Regime IVA delle cessioni di apparecchi elettronici – (Art. 11-bis, commi 11-15)

I commi da 11 a 15 dell’articolo 11-bis introducono una disciplina diretta a contrastare fenomeni di elusione ed evasione IVA nell’ambito di transazioni commerciali, effettuate tramite piattaforme commerciali online, di determinati beni elettronici (telefoni cellulari, console da gioco, tablet PC e laptop). Nel caso di vendite o cessioni dei predetti beni, facilitate da soggetti passivi che mettono a disposizione di terzi l’uso di un’interfaccia elettronica, una piattaforma, un portale o mezzi analoghi, questi ultimi soggetti – pur non entrando direttamente nella transazione – sono considerati come soggetti che hanno ricevuto e successivamente ceduto tali beni, con conseguente applicazione agli stessi del meccanismo dell’inversione contabile (reverse charge).

La disposizione è indirizzata ai soggetti che gestiscono piattaforme online e che, oltre a vendere direttamente i predetti beni (in riferimento ai quali il versamento dell’IVA è disciplinato dal meccanismo dell’inversione contabile), mettono a disposizione le proprie strutture per favorire la vendita di beni di altri soggetti, dai quali ricevono una parte del ricavo derivante dalla transazione.

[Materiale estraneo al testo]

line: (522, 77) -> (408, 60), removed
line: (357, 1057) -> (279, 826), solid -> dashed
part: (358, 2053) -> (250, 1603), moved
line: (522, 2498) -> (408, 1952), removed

I commi in esame dettano una disciplina che riguarda cessioni che siano facilitate da soggetti passivi che mettono a disposizione di terzi «l’uso di un’interfaccia elettronica quale un mercato virtuale, una piattaforma, un portale o mezzi analoghi». Tali soggetti non sono parti della transazione (ciò che presupporrebbe una prima acquisizione e una successiva cessione al consumatore finale) e ad essi, ai sensi della normativa richiamata, non si applica l’istituto dell’inversione contabile.

Per effetto delle modifiche in esame, i soggetti passivi che favoriscono le vendite o le cessioni a distanza dei richiamati beni elettronici si considerano come soggetti che hanno ricevuto e successivamente ceduto tali beni (commi 11 e 12).

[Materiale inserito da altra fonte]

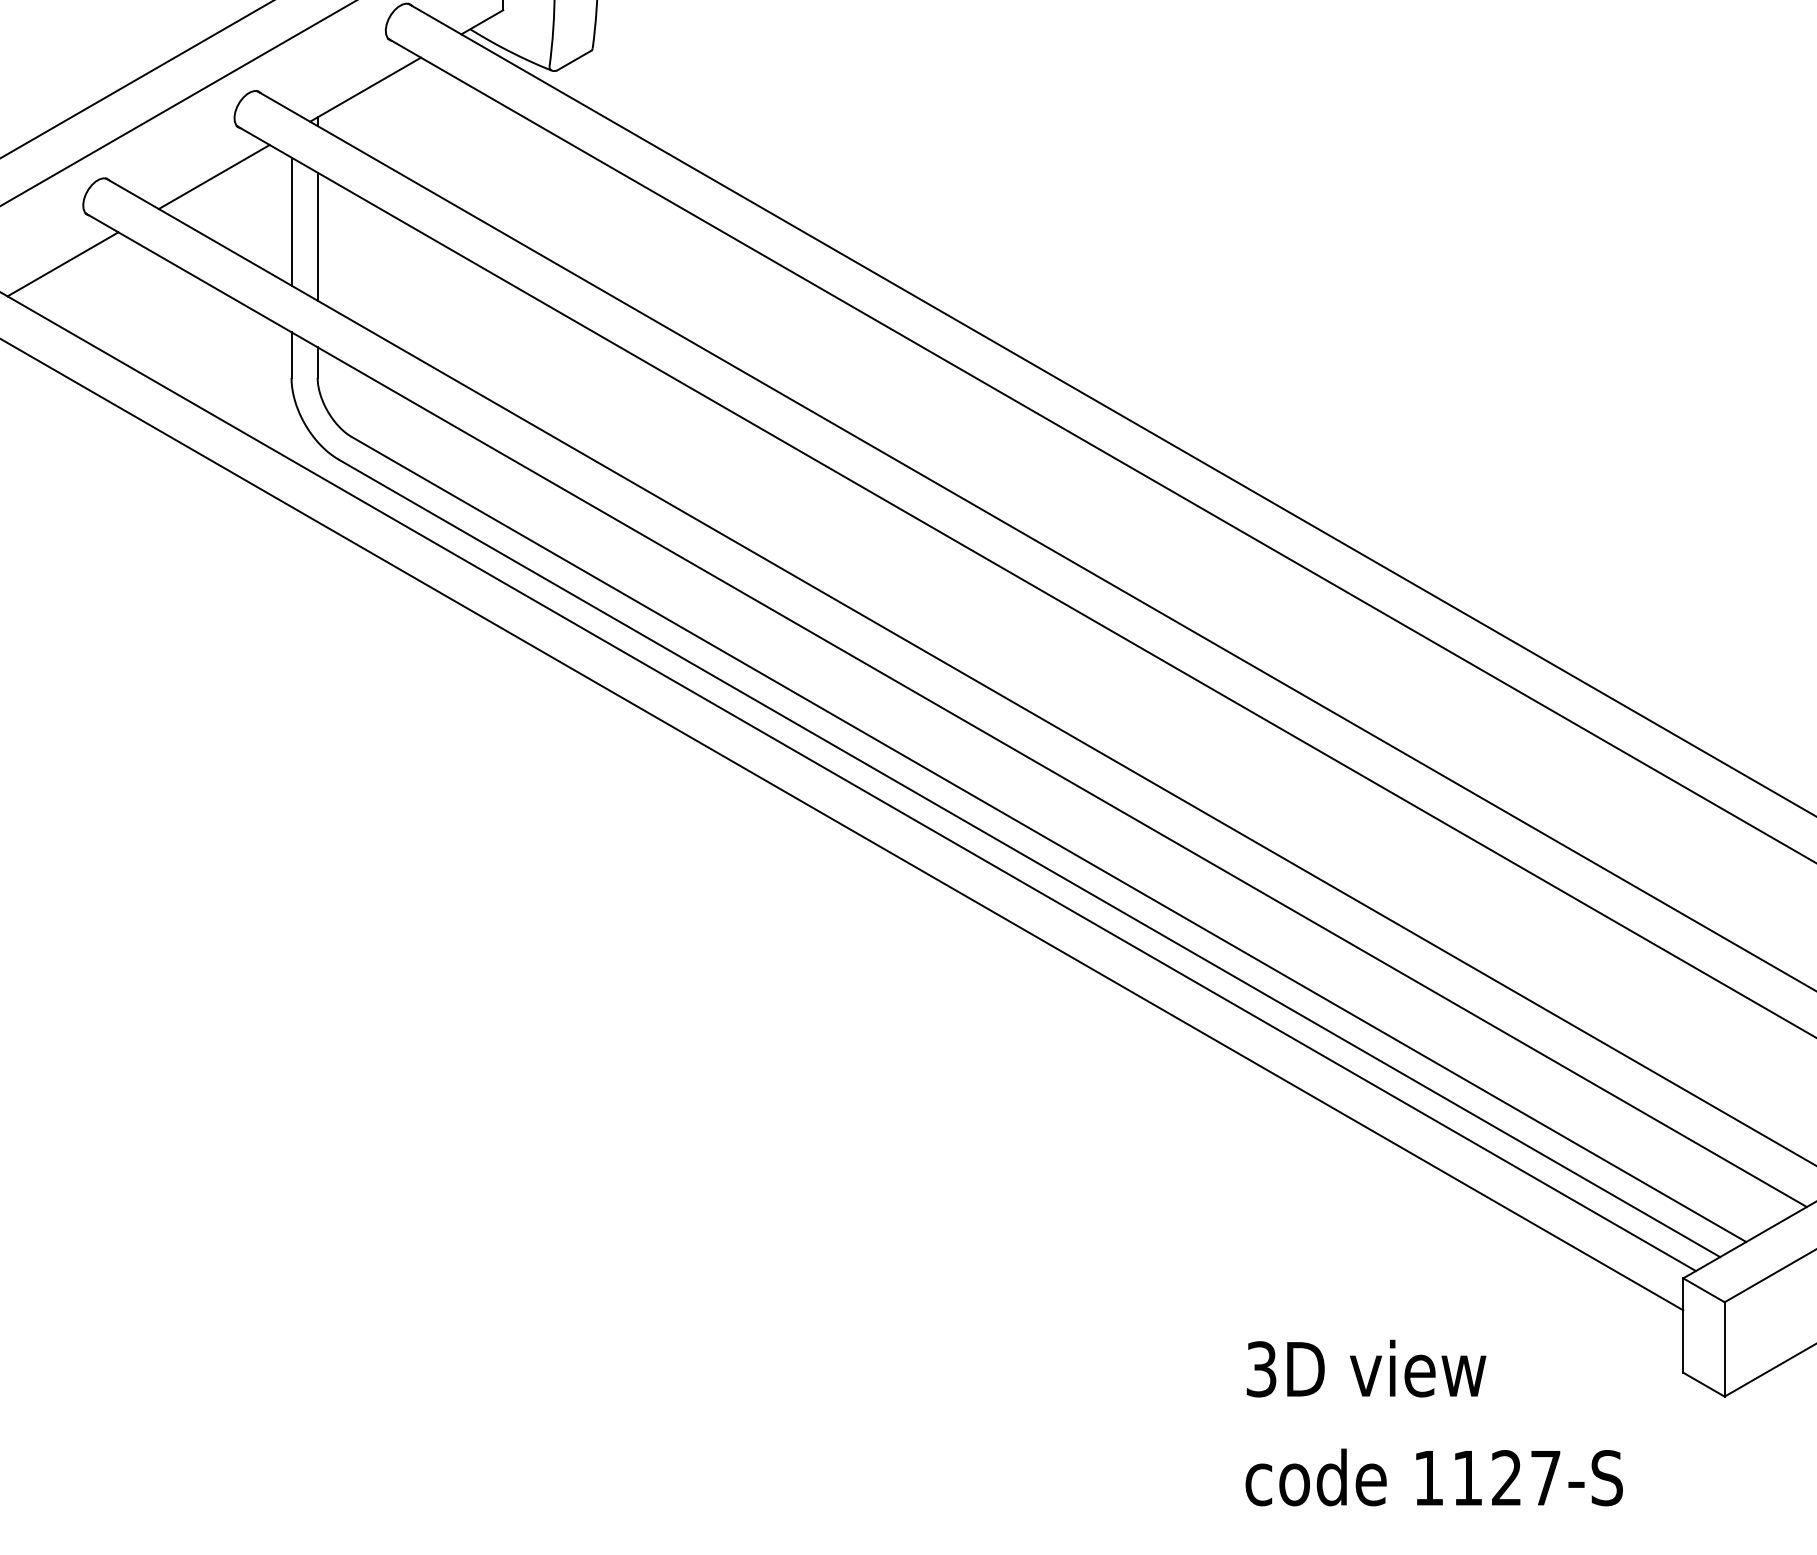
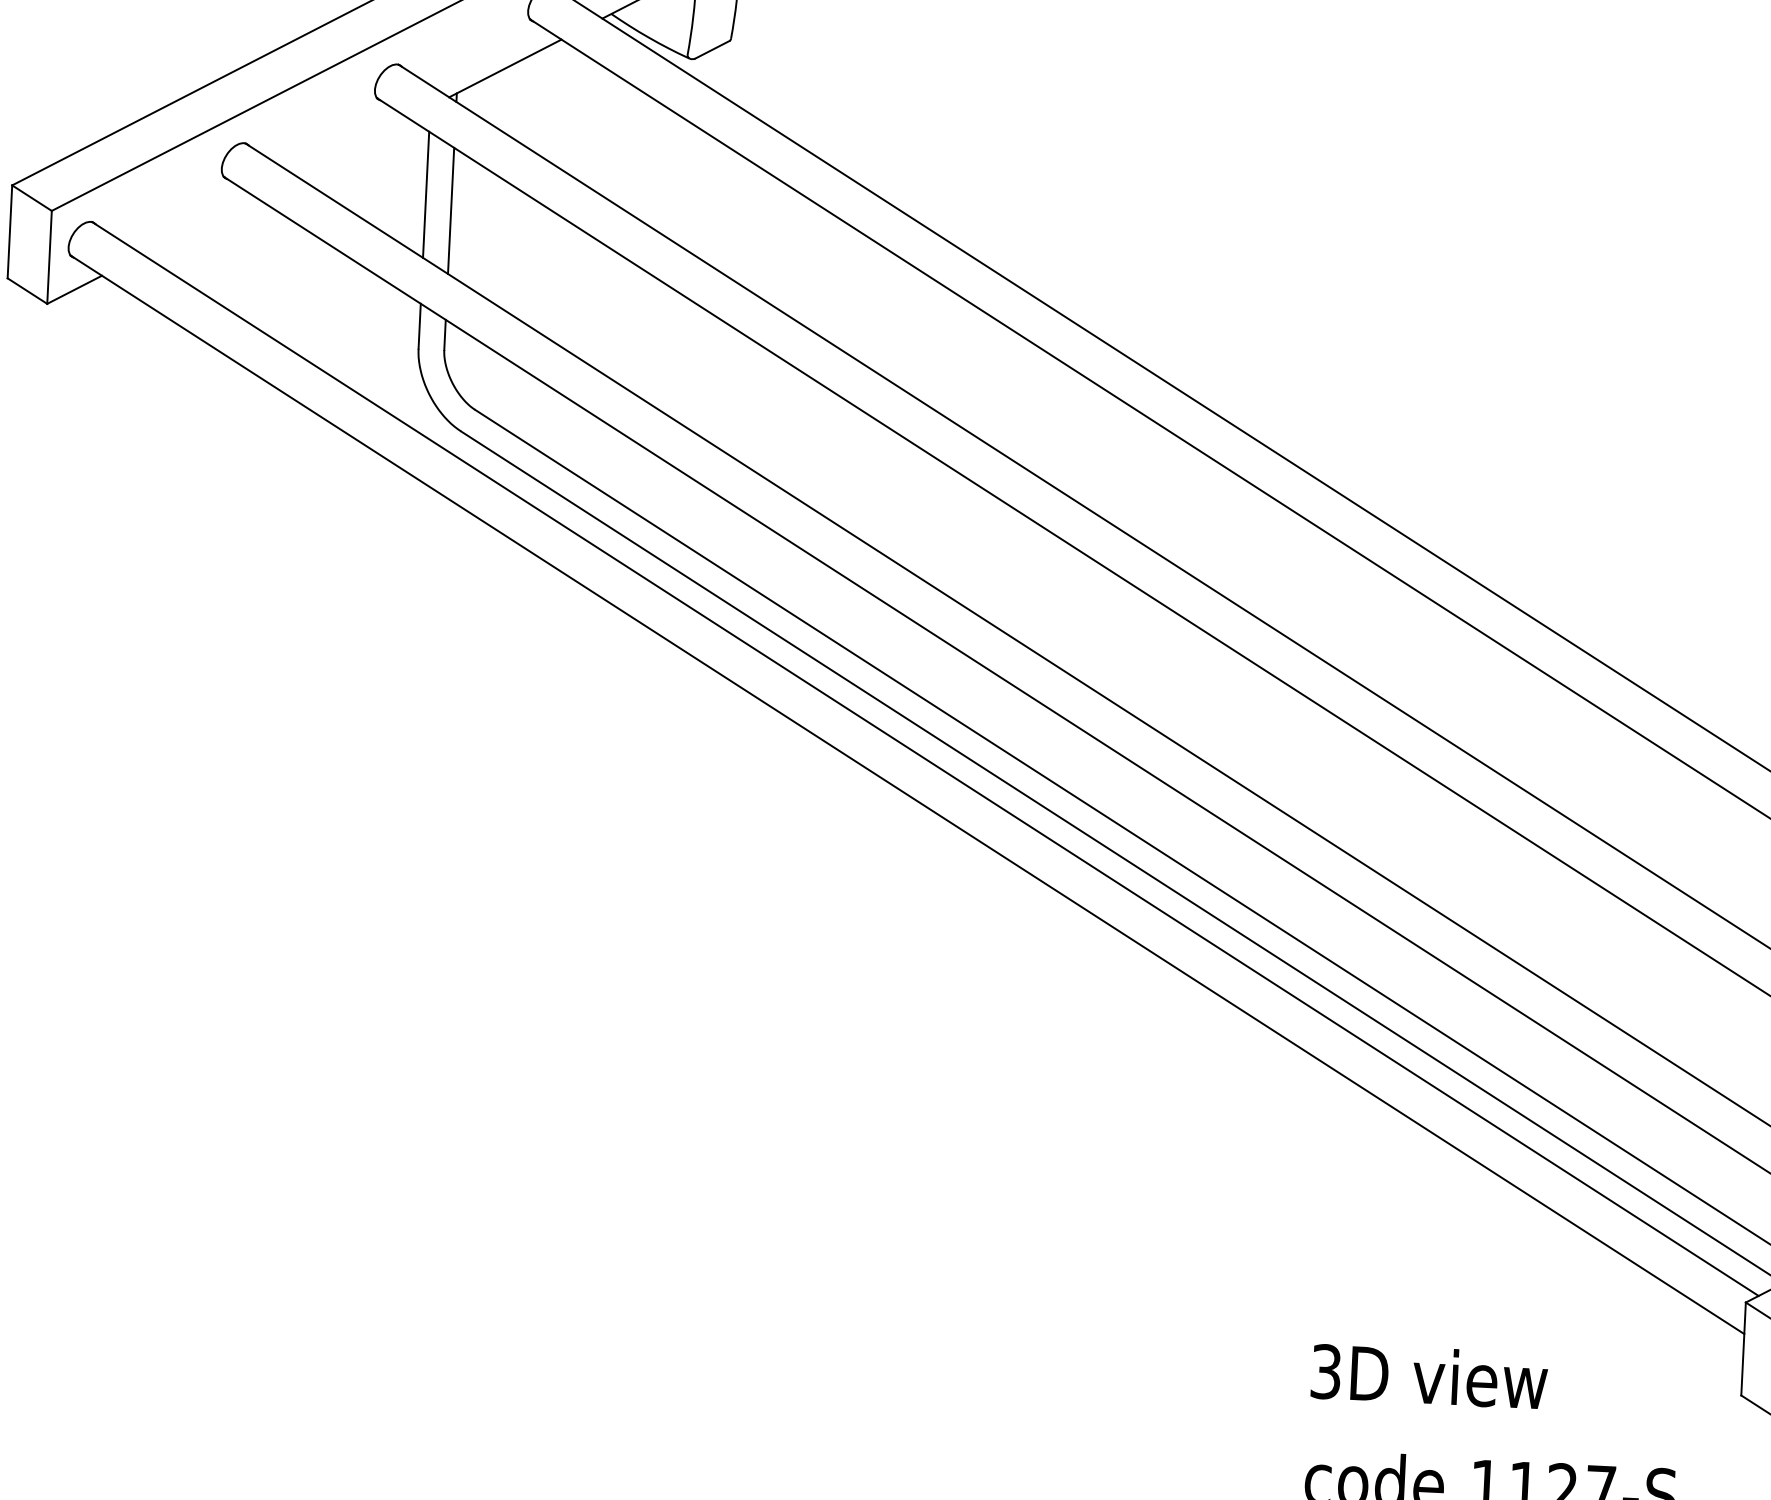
line: (213, 177) -> (351, 147), removed
line: (62, 264) -> (198, 226), removed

Sembra dunque evincersi che, con le norme in esame, i soggetti che favoriscono dette transazioni debbano soggiacere al meccanismo dell’inversione contabile.

Nello specifico, si dispone che, se un soggetto passivo facilita le vendite a distanza dei suddetti apparecchi elettronici importati da territori o paesi terzi, di valore intrinseco non superiore a 150 euro (comma 11), ovvero facilita le cessioni dei medesimi beni da un soggetto passivo non stabilito nell’Unione Europea a una persona che non è soggetto passivo (comma 12), lo stesso soggetto passivo che favorisce (le vendite o) la cessione sia considerato come avente «ricevuto e ceduto detti beni».

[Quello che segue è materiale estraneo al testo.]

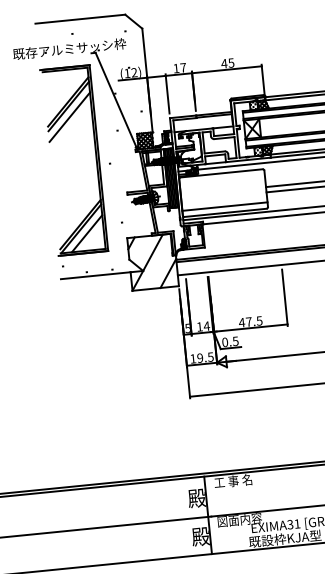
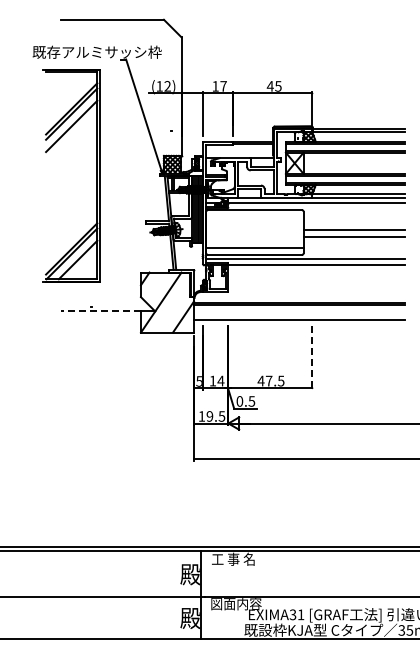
part: (95, 158) -> (96, 175), moved
line: (96, 275) -> (101, 311), solid -> dashed
line: (285, 298) -> (312, 358), solid -> dashed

Il comma 13 stabilisce che, ai fini dell’applicazione dei due commi appena richiamati, si presume che la persona che vende i beni tramite l’interfaccia elettronica sia un soggetto passivo e la persona che acquista tali beni non sia un soggetto passivo.

Il comma 14, con il fine di agevolare le azioni di contrasto di fenomeni fraudolenti, pone in capo al soggetto passivo che facilita le vendite a distanza l’onere di conservare la documentazione di tali vendite e di metterla a disposizione delle amministrazioni fiscali degli Stati membri (s’intende dell’Unione europea) in cui dette cessioni sono imponibili.

Nello specifico, dispone che la documentazione debba essere sufficientemente dettagliata sì da consentire la verifica in ordine alla corretta contabilizzazione dell’IVA; che sia a richiesta disponibile in formato elettronico; e che sia conservata per un periodo di 10 anni a decorrere dal 31 dicembre dell’anno in cui l’operazione è stata effettuata.

Ai sensi del comma 15, il soggetto passivo che facilita le vendite a distanza, nel caso in cui stabilito in un paese che non ha sottoscritto alcun accordo di assistenza reciproca con l’Italia, ha l’obbligo di designare un intermediario che agisce in suo nome e per suo conto.